Task objective:
Exactly the lines from the one containing "right wrist: (89, 439)" through the one containing "left elbow: (401, 257)" in the listing below are to be copied, with the pictures left out.

─── Records for the task

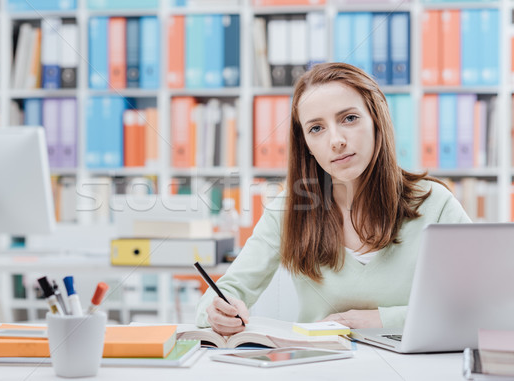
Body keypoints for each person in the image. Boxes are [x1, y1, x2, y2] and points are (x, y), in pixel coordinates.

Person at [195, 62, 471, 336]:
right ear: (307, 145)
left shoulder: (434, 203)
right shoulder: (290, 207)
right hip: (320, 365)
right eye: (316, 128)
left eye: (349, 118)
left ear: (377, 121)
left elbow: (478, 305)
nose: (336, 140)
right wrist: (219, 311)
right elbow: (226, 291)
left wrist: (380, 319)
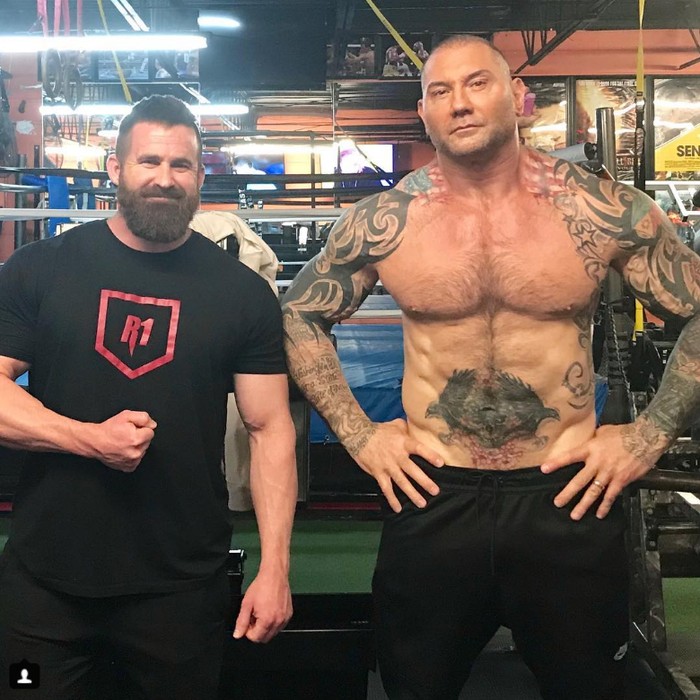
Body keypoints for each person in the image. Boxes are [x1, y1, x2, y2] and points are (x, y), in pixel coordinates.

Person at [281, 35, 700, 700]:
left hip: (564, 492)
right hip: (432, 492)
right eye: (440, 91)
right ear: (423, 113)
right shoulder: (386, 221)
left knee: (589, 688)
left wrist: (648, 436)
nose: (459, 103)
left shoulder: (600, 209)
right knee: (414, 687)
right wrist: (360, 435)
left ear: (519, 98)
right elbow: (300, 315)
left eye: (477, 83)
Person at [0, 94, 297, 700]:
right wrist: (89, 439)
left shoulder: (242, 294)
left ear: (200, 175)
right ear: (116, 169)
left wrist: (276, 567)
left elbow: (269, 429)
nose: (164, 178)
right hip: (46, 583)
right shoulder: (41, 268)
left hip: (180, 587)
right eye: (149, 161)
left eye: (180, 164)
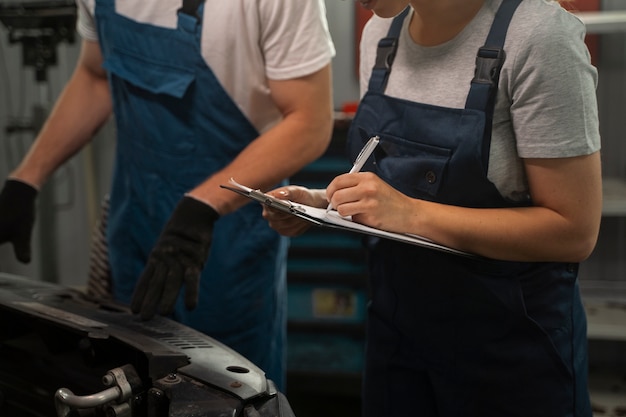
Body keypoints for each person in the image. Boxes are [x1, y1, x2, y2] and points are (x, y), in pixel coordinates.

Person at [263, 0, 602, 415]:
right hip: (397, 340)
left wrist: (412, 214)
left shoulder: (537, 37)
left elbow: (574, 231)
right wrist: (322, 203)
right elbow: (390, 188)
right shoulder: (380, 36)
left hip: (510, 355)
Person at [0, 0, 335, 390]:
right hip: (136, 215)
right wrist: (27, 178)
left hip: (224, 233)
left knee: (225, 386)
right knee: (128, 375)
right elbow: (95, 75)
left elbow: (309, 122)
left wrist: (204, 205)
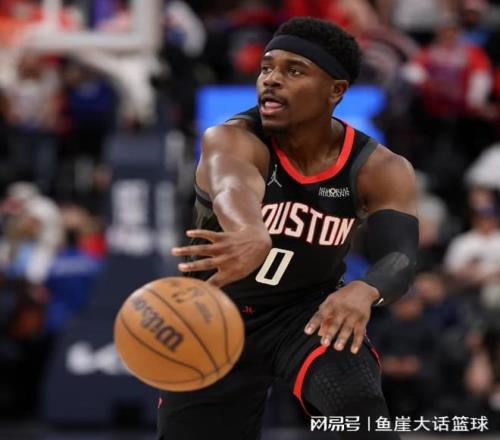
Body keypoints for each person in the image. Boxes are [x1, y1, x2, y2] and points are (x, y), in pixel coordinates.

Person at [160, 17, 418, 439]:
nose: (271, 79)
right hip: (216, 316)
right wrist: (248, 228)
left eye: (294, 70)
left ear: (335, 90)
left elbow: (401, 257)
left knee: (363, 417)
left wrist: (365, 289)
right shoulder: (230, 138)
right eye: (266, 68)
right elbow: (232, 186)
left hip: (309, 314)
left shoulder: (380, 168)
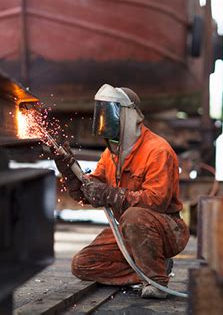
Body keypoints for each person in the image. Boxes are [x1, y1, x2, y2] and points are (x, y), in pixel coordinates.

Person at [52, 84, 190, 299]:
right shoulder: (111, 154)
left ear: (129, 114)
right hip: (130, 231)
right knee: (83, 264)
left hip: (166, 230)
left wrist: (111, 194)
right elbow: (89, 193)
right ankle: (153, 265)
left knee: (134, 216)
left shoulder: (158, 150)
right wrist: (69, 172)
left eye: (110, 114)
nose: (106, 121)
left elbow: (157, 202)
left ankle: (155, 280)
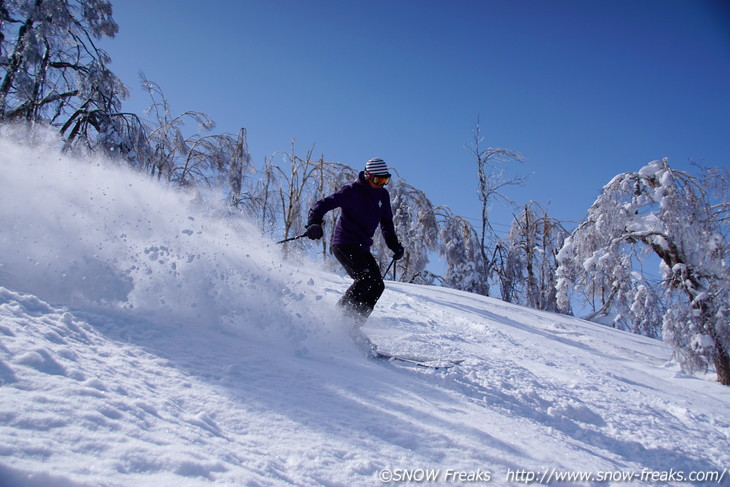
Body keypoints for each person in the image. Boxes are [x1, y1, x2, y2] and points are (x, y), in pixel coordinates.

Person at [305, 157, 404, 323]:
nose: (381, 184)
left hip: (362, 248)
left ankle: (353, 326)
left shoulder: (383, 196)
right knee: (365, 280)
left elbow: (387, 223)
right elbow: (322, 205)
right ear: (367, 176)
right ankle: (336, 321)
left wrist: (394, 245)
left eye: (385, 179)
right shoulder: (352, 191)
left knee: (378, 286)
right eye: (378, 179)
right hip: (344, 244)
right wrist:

──────
─── Records for the task

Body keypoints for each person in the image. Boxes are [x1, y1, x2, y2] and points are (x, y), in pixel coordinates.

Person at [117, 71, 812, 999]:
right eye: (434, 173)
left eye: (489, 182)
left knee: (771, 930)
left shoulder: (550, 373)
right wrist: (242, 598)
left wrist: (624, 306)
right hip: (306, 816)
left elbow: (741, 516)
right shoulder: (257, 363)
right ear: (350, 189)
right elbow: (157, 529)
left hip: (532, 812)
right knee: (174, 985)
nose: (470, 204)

──────

Exercise output:
right wrist: (89, 439)
left shoulder: (242, 294)
left ear: (200, 175)
right ear: (116, 169)
left wrist: (276, 567)
left elbow: (269, 429)
nose: (164, 178)
right hip: (46, 583)
right shoulder: (41, 268)
left hip: (180, 587)
right eye: (149, 161)
left eye: (180, 164)
Body keypoints for each person in the image. Boxes are [x1, y1, x2, y2] and points are (x, y), in pixel coordinates.

Person at [263, 0, 602, 415]:
right hip: (397, 340)
left wrist: (412, 214)
left shoulder: (537, 37)
left elbow: (574, 231)
right wrist: (322, 203)
right elbow: (390, 188)
right shoulder: (380, 36)
left hip: (510, 355)
Person at [0, 0, 335, 390]:
right hip: (136, 215)
right wrist: (27, 178)
left hip: (224, 233)
left knee: (225, 386)
right knee: (128, 375)
right elbow: (95, 75)
left elbow: (309, 122)
left wrist: (204, 205)
Body keypoints for each person in the image. Boxes are [x1, y1, x2, y2] and points are (x, y), in pixel coordinates.

Person at [160, 17, 418, 439]:
nose: (271, 79)
right hip: (216, 316)
right wrist: (248, 228)
left eye: (294, 70)
left ear: (335, 90)
left elbow: (401, 257)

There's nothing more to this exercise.